_DATA LISTING:_

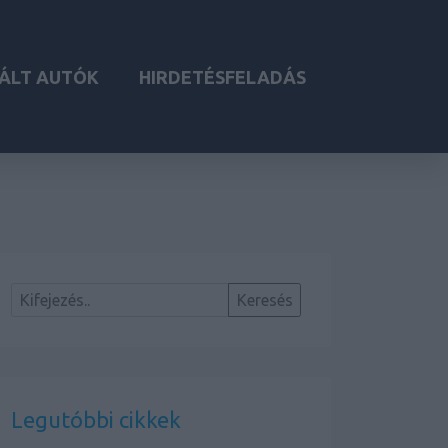
ÁLT AUTÓK
HIRDETÉSFELADÁS
Legutóbbi cikkek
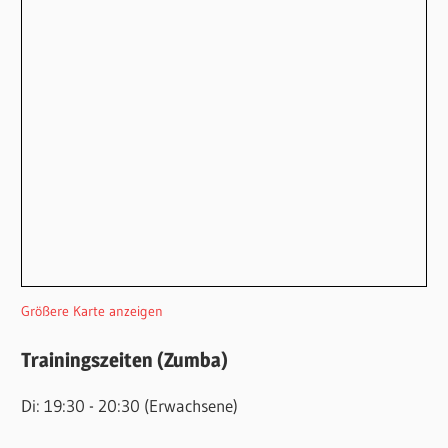
Größere Karte anzeigen
Trainingszeiten (Zumba)
Di: 19:30 - 20:30 (Erwachsene)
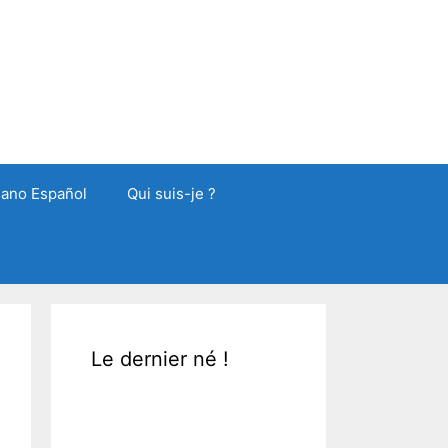
liano Español
Qui suis-je ?
Le dernier né !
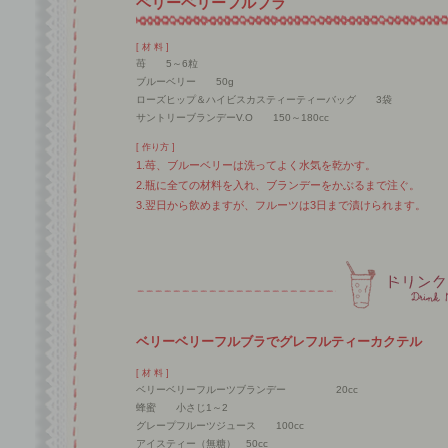
ベリーベリーフルブラ
[ 材 料 ]
苺 5～6粒
ブルーベリー 50g
ローズヒップ＆ハイビスカスティーティーバッグ 3袋
サントリーブランデーV.O 150～180cc
[ 作り方 ]
1.苺、ブルーベリーは洗ってよく水気を乾かす。
2.瓶に全ての材料を入れ、ブランデーをかぶるまで注ぐ。
3.翌日から飲めますが、フルーツは3日まで漬けられます。
ベリーベリーフルブラでグレフルティーカクテル
[ 材 料 ]
ベリーベリーフルーツブランデー 20cc
蜂蜜 小さじ1～2
グレープフルーツジュース 100cc
アイスティー（無糖） 50cc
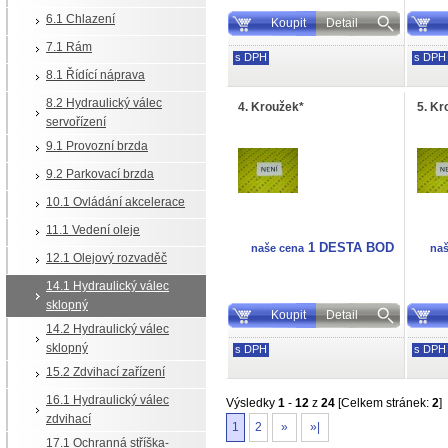
6.1 Chlazení
Koupit
Detail
7.1 Rám
s DPH
s DPH
8.1 Řídící náprava
8.2 Hydraulický válec
4. Kroužek*
5. Kr
servořízení
9.1 Provozní brzda
9.2 Parkovací brzda
10.1 Ovládání akcelerace
11.1 Vedení oleje
1 DESTA BOD
naše cena
naš
12.1 Olejový rozvaděč
14.1 Hydraulický válec
sklopný
Koupit
Detail
14.2 Hydraulický válec
sklopný
s DPH
s DPH
15.2 Zdvihací zařízení
16.1 Hydraulický válec
Výsledky
1
-
12
z
24
[Celkem stránek:
2
]
zdvihací
1
2
»
»|
17.1 Ochranná stříška-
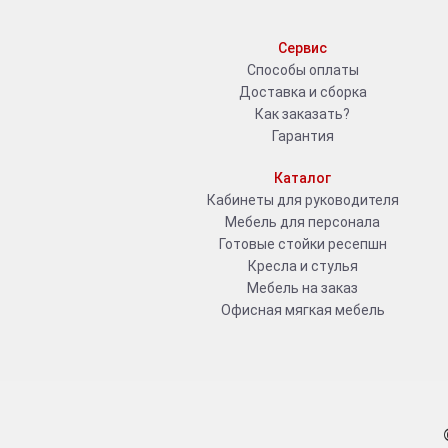
Сервис
Способы оплаты
Доставка и сборка
Как заказать?
Гарантия
Каталог
Кабинеты для руководителя
Мебель для персонала
Готовые стойки ресепшн
Кресла и стулья
Мебель на заказ
Офисная мягкая мебель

_TASK DIRECTIONS:_ Please transcribe the text of every entry above line for line, leaving the pictures out of your answer.

_WORKED SOLUTION:_
ÁLT AUTÓK
HIRDETÉSFELADÁS
Legutóbbi cikkek
Größere Karte anzeigen
Trainingszeiten (Zumba)
Di: 19:30 - 20:30 (Erwachsene)
liano Español
Qui suis-je ?
Le dernier né !
ベリーベリーフルブラ
[ 材 料 ]
苺 5～6粒
ブルーベリー 50g
ローズヒップ＆ハイビスカスティーティーバッグ 3袋
サントリーブランデーV.O 150～180cc
[ 作り方 ]
1.苺、ブルーベリーは洗ってよく水気を乾かす。
2.瓶に全ての材料を入れ、ブランデーをかぶるまで注ぐ。
3.翌日から飲めますが、フルーツは3日まで漬けられます。
ベリーベリーフルブラでグレフルティーカクテル
[ 材 料 ]
ベリーベリーフルーツブランデー 20cc
蜂蜜 小さじ1～2
グレープフルーツジュース 100cc
アイスティー（無糖） 50cc
6.1 Chlazení
Koupit
Detail
7.1 Rám
s DPH
s DPH
8.1 Řídící náprava
8.2 Hydraulický válec
4. Kroužek*
5. Kr
servořízení
9.1 Provozní brzda
9.2 Parkovací brzda
10.1 Ovládání akcelerace
11.1 Vedení oleje
1 DESTA BOD
naše cena
naš
12.1 Olejový rozvaděč
14.1 Hydraulický válec
sklopný
Koupit
Detail
14.2 Hydraulický válec
sklopný
s DPH
s DPH
15.2 Zdvihací zařízení
16.1 Hydraulický válec
Výsledky
1
-
12
z
24
[Celkem stránek:
2
]
zdvihací
1
2
»
»|
17.1 Ochranná stříška-
Сервис
Способы оплаты
Доставка и сборка
Как заказать?
Гарантия
Каталог
Кабинеты для руководителя
Мебель для персонала
Готовые стойки ресепшн
Кресла и стулья
Мебель на заказ
Офисная мягкая мебель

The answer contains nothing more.